De repente, o elevador para, mais ou menos como uma SUV que morresse no sinal de um desses cruzamentos da cidade nobre. É sábado. Ou talvez quinta-feira, dia de caranguejo na praia, de sucção de delicadas patinhas e carapaças se desmanchando num satisfatório crac-crac.
O sol cai indolente, filtrado por fachadas de vidro temperado naquele arrondissement fortalezense de boas casas e apartamentos avarandados de cara para o mar de verdes águas.
Alguém suspira, soprando o ar enquanto checa o sinal do celular dentro do elevador estancado já havia quase meia hora, na metade do percurso até a cobertura. Não há desespero nem aflição, apenas a tediosa certeza de que, mais cedo ou mais tarde, o aparelho enguiçado será recuperado e todos sairão dali para degustar uma vista privilegiada.
Ao menos era isso que prometia o folheto enviado por mensagem dias antes a um grupo selecionado de pessoas, entre influenciadores e até possíveis compradores de unidades avaliadas em muitos milhões.
“O último raio de sol é seu”, cantarolava o texto publicitário, exalando um retrogosto de mau agouro que certamente havia sido confundido com exclusivismo, algo que cairia bem naquelas circunstâncias e com o público AAA.
Para piorar, estava acompanhado de uma imagem edênica, dessas que estampam cartilhas nas quais as alturas celestiais se alcançam com a entrega à crença em que é preciso se doar para ter qualquer privilégio. Inclusive o de estar acima dos outros, gozando do derradeiro fiapo de claridade de uma metrópole onde tudo o mais já foi cercado e vendido, da areia ao vento.

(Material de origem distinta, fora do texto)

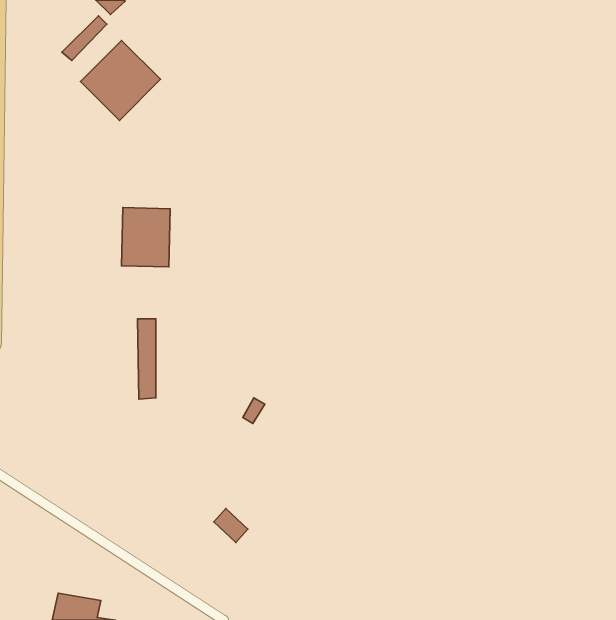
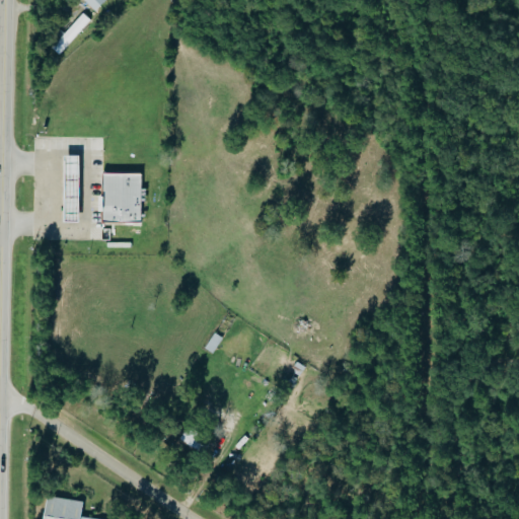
building: [81,40,160,120] -> none
building: [138,319,156,399] -> [65,156,80,223]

Por enquanto, contudo, nada de transcendência nem de revelações espirituais. Estavam ali, uma dúzia ou mais, mundanamente suspensos no ar. Bafejavam no cangote uns dos outros, adivinhando o desodorante que tinham usado logo cedo e sentindo-se agora desconfortáveis com esse confinamento involuntário num cubículo de metal cujos mecanismos de funcionamento a maioria ignorava.
Uma pane qualquer, falta de energia, um apagão nacional? Não se imaginava a causa do fenômeno, que ameaçava estragar o momento instagramável por natureza – aquele instante após o qual o astro-rei se despede e mergulha no abismo, deixando atrás de si um rastro de tons de vermelho tingindo o céu feito Campari derramado sobre toalha branca.
Como já tivesse se passado uma hora, porém, um fio de apreensão começa a se espalhar. Primeiro como corrente de WhatsApp, fundada mais em boataria do que na realidade. Nesse momento, houve quem dissesse que a emergência era proposital, uma espécie de pegadinha do Silvio Santos com a finalidade de potencializar uma verdadeira experiência de êxtase de consumo habitacional.
Mas quem se atreveria a prender um grupo de pessoas no elevador de um prédio apenas para fazê-las se sentir mais especiais, a ponto de se mostrarem bem-aventuradas quando finalmente se apropriassem do último raio de sol, visível apenas do topo da torre mais alta da quina do continente?
Ninguém sabia responder.
Somente depois de algum tempo é que a realidade se impôs: estavam enclausurados, era fato. Enfurnados à espera de um resgate, muitos metros acima do nível do mar, sem brisa salgada nem luz banhando rostos que, apesar de tudo, permaneciam confiantes em que a ajuda chegaria.